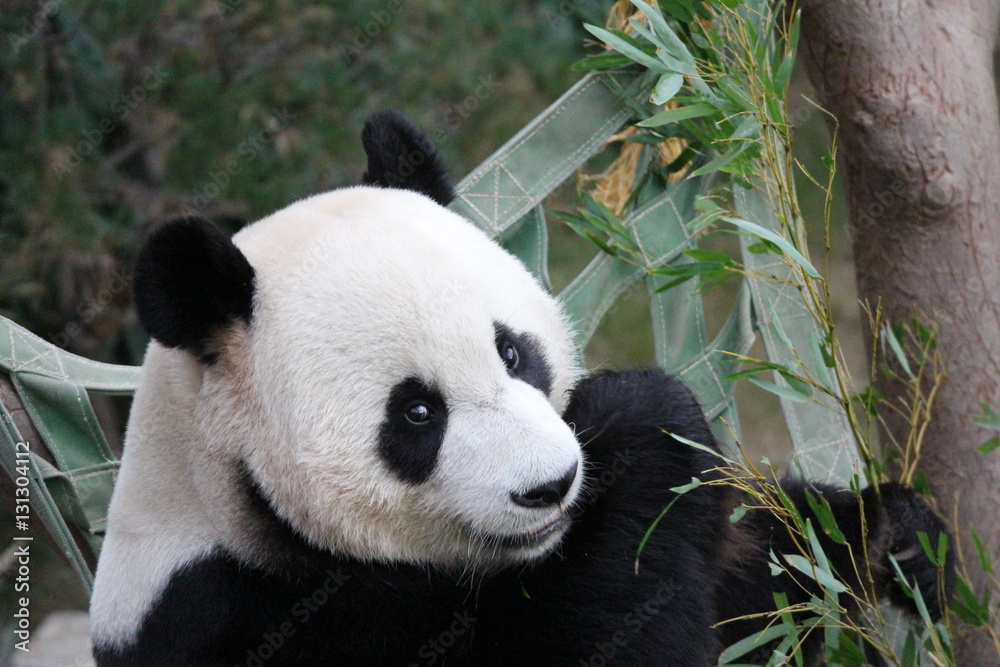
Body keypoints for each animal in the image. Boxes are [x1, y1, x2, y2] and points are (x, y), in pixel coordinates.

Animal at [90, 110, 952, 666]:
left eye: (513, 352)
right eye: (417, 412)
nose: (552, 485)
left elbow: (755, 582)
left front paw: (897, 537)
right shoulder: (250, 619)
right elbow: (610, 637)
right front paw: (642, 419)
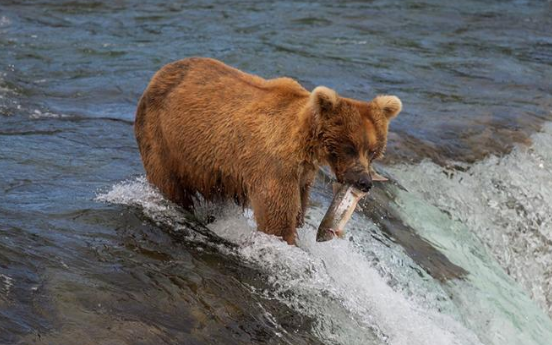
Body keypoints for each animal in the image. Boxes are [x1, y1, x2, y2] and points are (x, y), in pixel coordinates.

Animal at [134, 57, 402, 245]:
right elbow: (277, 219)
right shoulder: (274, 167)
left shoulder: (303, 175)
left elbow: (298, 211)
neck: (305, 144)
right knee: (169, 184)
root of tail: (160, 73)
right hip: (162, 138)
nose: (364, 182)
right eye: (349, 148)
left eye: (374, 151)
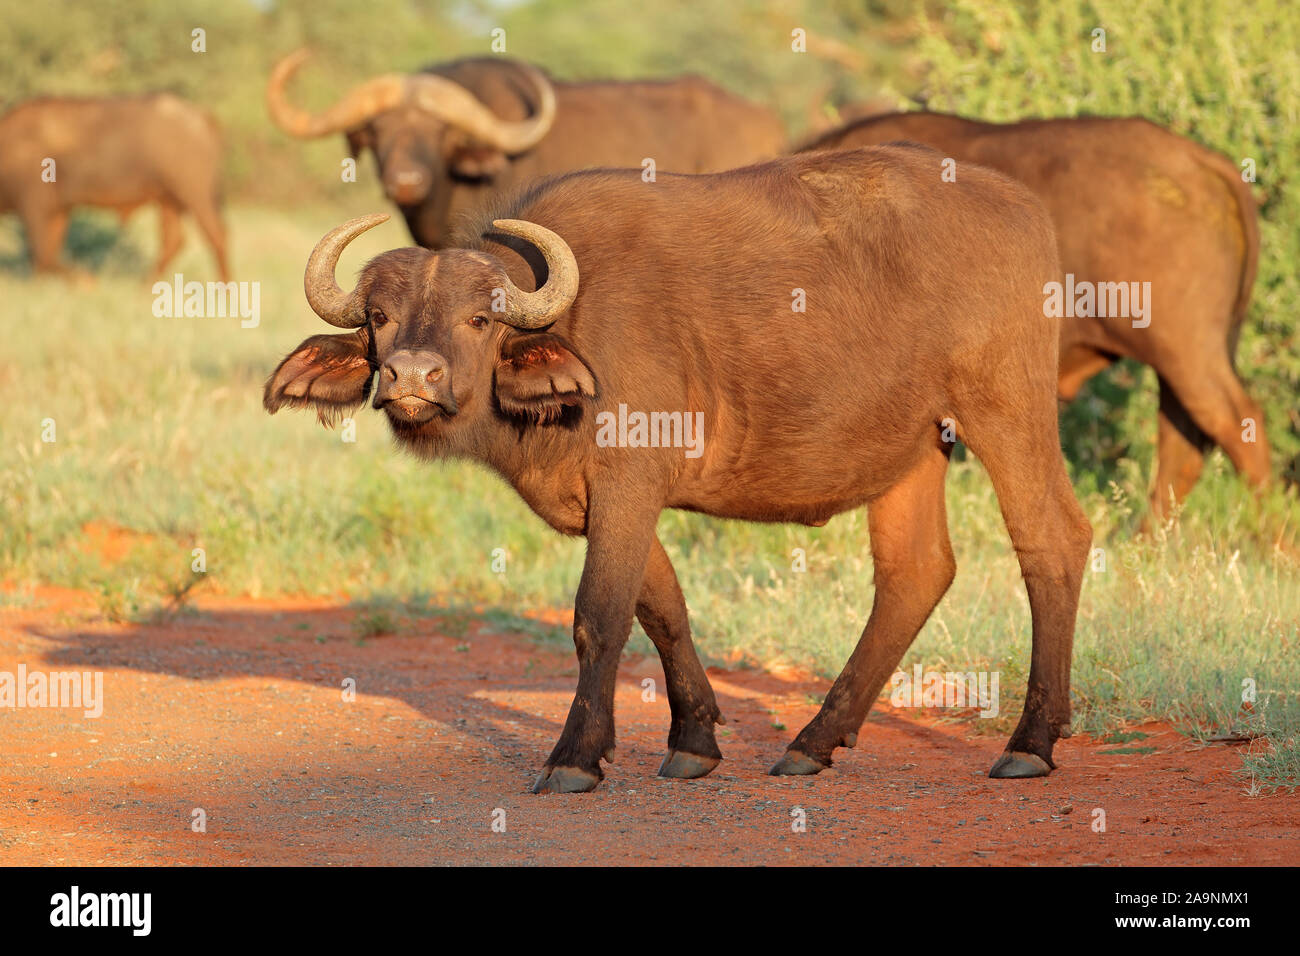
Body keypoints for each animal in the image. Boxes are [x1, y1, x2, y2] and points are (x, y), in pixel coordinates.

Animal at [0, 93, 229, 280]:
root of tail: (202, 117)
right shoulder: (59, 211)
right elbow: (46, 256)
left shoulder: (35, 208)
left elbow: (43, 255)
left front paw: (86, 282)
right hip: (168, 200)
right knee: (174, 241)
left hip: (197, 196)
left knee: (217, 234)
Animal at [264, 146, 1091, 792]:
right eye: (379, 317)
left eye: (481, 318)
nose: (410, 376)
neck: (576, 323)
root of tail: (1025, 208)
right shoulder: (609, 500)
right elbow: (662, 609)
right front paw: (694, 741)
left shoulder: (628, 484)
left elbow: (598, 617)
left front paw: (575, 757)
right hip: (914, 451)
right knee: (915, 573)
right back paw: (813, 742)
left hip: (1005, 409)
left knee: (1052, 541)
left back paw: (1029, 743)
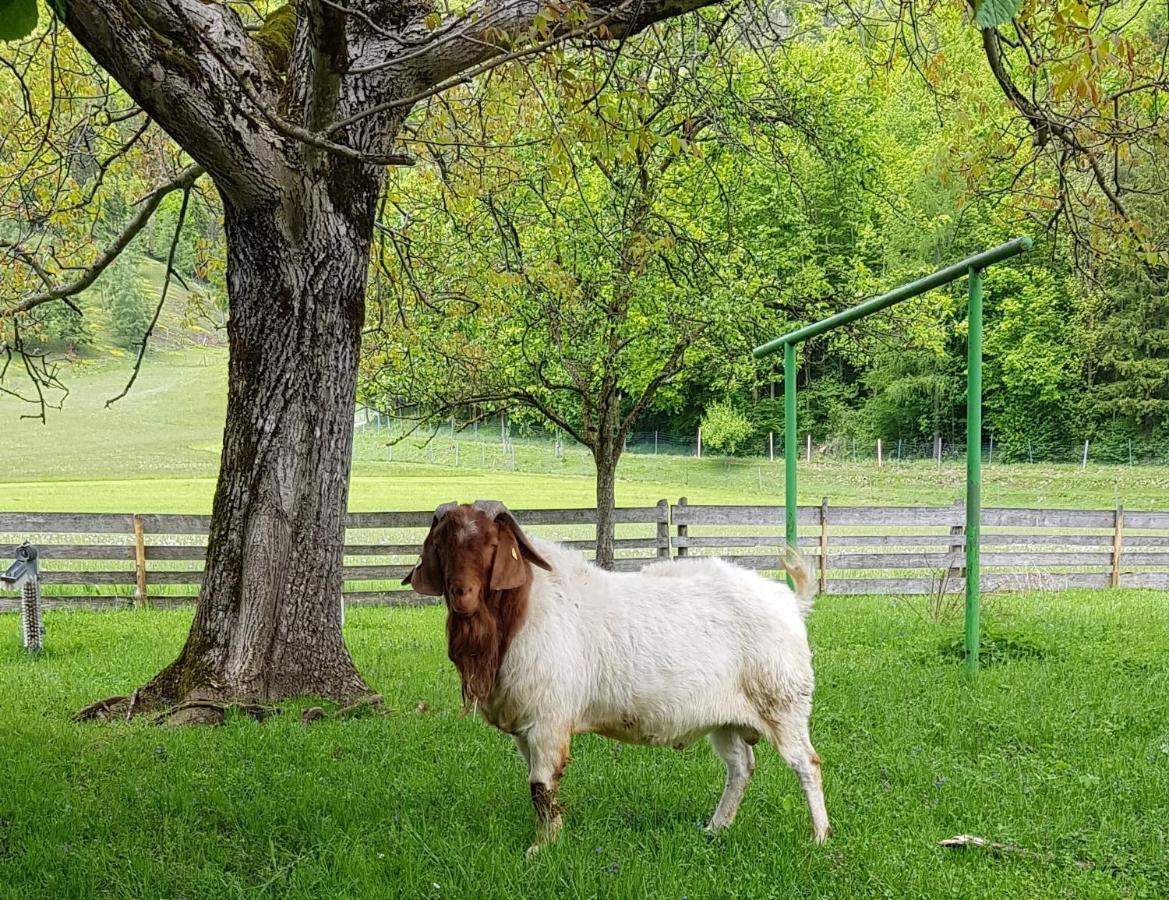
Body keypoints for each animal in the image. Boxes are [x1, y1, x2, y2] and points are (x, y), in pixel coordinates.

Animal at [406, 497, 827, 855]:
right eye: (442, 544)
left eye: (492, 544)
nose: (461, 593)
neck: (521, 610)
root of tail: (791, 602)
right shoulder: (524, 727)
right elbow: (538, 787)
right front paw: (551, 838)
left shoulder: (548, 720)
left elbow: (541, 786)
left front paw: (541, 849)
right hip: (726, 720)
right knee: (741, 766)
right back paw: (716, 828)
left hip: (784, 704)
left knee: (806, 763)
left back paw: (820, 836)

--

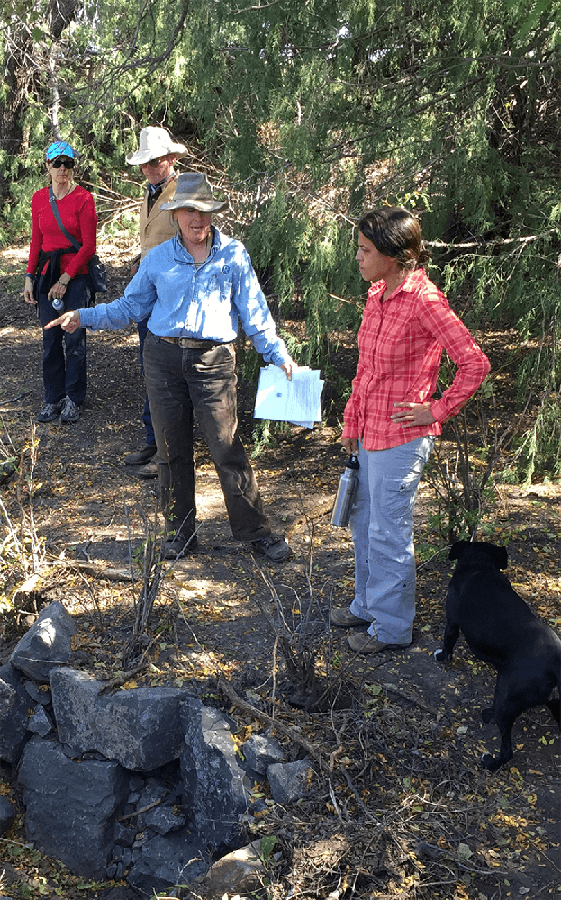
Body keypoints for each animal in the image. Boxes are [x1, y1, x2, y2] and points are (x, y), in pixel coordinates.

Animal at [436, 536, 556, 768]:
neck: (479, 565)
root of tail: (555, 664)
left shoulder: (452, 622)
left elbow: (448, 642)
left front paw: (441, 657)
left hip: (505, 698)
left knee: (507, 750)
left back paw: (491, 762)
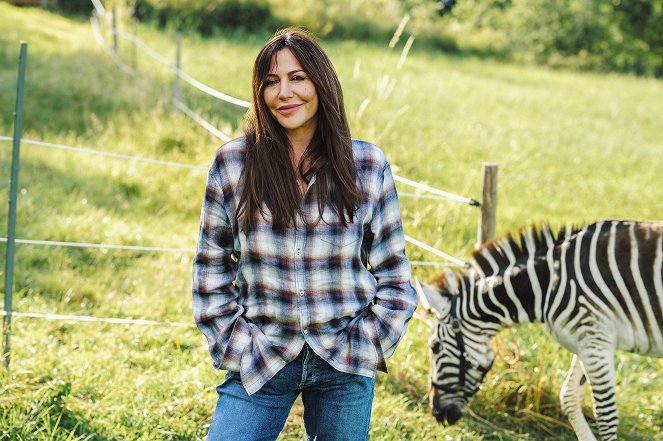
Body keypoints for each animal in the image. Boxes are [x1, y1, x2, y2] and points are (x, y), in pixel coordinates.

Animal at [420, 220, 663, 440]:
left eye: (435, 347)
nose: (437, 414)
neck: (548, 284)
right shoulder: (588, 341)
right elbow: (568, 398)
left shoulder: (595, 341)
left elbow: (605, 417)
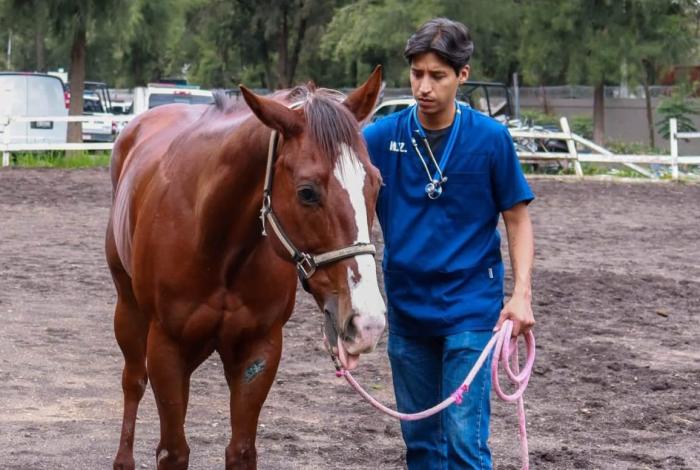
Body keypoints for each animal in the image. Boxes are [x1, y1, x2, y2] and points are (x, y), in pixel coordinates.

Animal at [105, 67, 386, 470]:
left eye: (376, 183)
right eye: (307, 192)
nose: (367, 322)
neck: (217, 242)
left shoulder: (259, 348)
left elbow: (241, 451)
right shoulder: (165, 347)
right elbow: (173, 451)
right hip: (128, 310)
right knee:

Your assignment >>
Take the material above from the line containing "right eye: (349, 148)" up to and including the line containing "neck: (576, 323)" and retype it exactly, without any pictures.

Solved exercise >>
right eye: (349, 148)
left eye: (374, 151)
Body keypoints for each animal in the image. Boxes are [x1, y1, x2, y2] and points are (x, y), in pixel coordinates.

Animal at [0, 93, 229, 280]:
root of tail: (202, 117)
right shoulder: (59, 211)
right elbow: (46, 256)
left shoulder: (35, 208)
left elbow: (43, 255)
left front paw: (86, 282)
right hip: (168, 200)
right knee: (174, 241)
left hip: (197, 196)
left knee: (217, 234)
Animal at [264, 146, 1091, 792]:
right eye: (379, 317)
left eye: (481, 318)
nose: (410, 376)
neck: (576, 323)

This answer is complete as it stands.